TEXTO DE REFERENCIA
****

Cuando, algún tiempo más tarde, una fuerza mayor, conducida por el General Vitale di Aversa, que no había estado presente en el primer ataque, volvió para asaltar Asís, Clara, junto con sus hermanas, se arrodilló en la más sincera oración para que la ciudad pudiera ser salvada. Al poco se desencadenó una furiosa tormenta, que desparramó las tiendas de los soldados en todas las direcciones, y causó tal pánico que volvieron a tomar refugio en la huida. La gratitud de los habitantes de Asís, que de común acuerdo atribuyeron su liberación a la intercesión de Clara, aumentó su amor hacia la "Madre Seráfica".
A un Hermano, de nombre Esteban, que padecía accesos de furia, lo envió el bienaventurado Francisco a Santa Clara con el fin de que trazase sobre él la señal de la santísima cruz. No en vano conocía su extraordinaria perfección y veneraba en ella su extraordinaria virtud. La hija de obediencia, lo signa conforme a la orden del padre, y déjale dormir un rato, en el lugar donde ella misma solía orar. Con esto, muy poco después, vuelto del sueño, se levantó sano y regresó libre de la locura donde el padre.
Un niño de 3 años, Mattiolo de nombre, de la ciudad de Espoleto, se había introducido una piedra en las narices. Nadie se daba maña para extraérsela ni tampoco el niño para expulsarla. En tal extremo y angustia, es llevado a Clara y, mientras es signado por ella con la señal de la cruz, de pronto, expulsa la piedra y queda libre el niño. Otro niño, de Perusa, tenía todo un ojo velado por una mancha: fue conducido a la santa sierva de Dios. Ésta, después de palpar el ojo del niño, lo signó con la señal de la cruz y dijo: “Llevadlo a donde mi madre, que ella repita sobre él la señal de la cruz”. Doña Ortolana, su madre, siguiendo a su hija, había ingresado también al convento; y en aquel huerto cerrado, ella, viuda, servía con las vírgenes al Señor. Y he aquí que, en cuanto recibió de ella la señal de la cruz, inmediatamente el ojo del niño quedó limpio de la mancha y vio clara y diáfanamente.

****

ENTRADAS PROPORCIONADAS
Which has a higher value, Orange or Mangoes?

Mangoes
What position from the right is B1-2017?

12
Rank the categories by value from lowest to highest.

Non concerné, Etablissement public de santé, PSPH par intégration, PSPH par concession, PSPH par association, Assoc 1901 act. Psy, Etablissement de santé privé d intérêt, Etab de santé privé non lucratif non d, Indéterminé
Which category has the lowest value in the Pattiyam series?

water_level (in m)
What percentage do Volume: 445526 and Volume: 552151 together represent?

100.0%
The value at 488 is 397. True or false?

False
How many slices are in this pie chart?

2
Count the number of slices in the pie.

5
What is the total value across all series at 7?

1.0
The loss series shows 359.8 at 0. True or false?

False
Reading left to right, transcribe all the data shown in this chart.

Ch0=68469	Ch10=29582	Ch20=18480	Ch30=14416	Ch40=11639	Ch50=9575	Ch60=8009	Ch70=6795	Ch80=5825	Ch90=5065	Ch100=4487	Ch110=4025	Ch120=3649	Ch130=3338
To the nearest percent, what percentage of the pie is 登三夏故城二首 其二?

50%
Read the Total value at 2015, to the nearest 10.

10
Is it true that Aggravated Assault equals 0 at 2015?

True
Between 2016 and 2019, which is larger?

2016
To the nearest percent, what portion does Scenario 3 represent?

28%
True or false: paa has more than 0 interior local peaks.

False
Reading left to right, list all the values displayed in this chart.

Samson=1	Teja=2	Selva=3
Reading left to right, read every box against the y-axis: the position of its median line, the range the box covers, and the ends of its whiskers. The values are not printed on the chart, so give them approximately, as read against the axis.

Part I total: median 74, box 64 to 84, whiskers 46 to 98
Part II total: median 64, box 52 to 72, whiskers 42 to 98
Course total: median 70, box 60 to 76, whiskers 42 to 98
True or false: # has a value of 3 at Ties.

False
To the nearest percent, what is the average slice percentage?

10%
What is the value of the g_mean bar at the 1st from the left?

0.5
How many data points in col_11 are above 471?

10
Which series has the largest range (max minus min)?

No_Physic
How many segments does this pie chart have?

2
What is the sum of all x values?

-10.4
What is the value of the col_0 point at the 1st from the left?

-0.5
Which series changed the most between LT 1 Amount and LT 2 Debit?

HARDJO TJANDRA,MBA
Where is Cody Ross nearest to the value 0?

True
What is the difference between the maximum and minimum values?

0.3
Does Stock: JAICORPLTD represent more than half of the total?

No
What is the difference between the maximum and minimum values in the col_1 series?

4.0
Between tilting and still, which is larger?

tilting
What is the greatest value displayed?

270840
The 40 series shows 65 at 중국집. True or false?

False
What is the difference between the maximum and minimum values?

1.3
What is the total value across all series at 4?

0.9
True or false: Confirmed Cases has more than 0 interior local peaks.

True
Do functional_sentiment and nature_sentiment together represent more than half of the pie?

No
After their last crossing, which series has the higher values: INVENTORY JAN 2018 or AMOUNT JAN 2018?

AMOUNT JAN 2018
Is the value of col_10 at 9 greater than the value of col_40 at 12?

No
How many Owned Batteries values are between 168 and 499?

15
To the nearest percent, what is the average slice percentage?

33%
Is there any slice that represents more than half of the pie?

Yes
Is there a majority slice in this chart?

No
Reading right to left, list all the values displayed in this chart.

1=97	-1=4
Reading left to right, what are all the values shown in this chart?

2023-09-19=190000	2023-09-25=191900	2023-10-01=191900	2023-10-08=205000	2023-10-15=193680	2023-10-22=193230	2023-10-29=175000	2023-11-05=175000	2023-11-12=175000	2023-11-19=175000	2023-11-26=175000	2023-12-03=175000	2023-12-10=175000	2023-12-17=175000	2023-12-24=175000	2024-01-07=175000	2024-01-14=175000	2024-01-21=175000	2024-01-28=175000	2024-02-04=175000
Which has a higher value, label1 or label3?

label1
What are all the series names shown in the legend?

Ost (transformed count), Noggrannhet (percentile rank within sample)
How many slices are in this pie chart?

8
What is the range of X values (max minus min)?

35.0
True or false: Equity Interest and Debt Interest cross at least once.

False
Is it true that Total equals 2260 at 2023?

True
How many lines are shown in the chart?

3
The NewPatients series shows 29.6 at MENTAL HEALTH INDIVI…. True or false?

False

****

PREGUNTAS
A. Enumera todas las ciudades que se nombran en el texto sobre Santa Clara.
B. Copia, por favor, el fragmento del texto sobre Santa Clara desde "A un Hermano, de" hasta "donde el padre.".
C. Traduce al inglés esta oración del texto sobre Santa Clara: "Nadie se daba maña para extraérsela ni tampoco el niño para expulsarla."

RESPUESTAS POR TAREA
A. Asís, Espoleto, Perusa

B.
A un Hermano, de nombre Esteban, que padecía accesos de furia, lo envió el bienaventurado Francisco a Santa Clara con el fin de que trazase sobre él la señal de la santísima cruz. No en vano conocía su extraordinaria perfección y veneraba en ella su extraordinaria virtud. La hija de obediencia, lo signa conforme a la orden del padre, y déjale dormir un rato, en el lugar donde ella misma solía orar. Con esto, muy poco después, vuelto del sueño, se levantó sano y regresó libre de la locura donde el padre.

C. No one had the skill to remove it, nor could the child manage to expel it.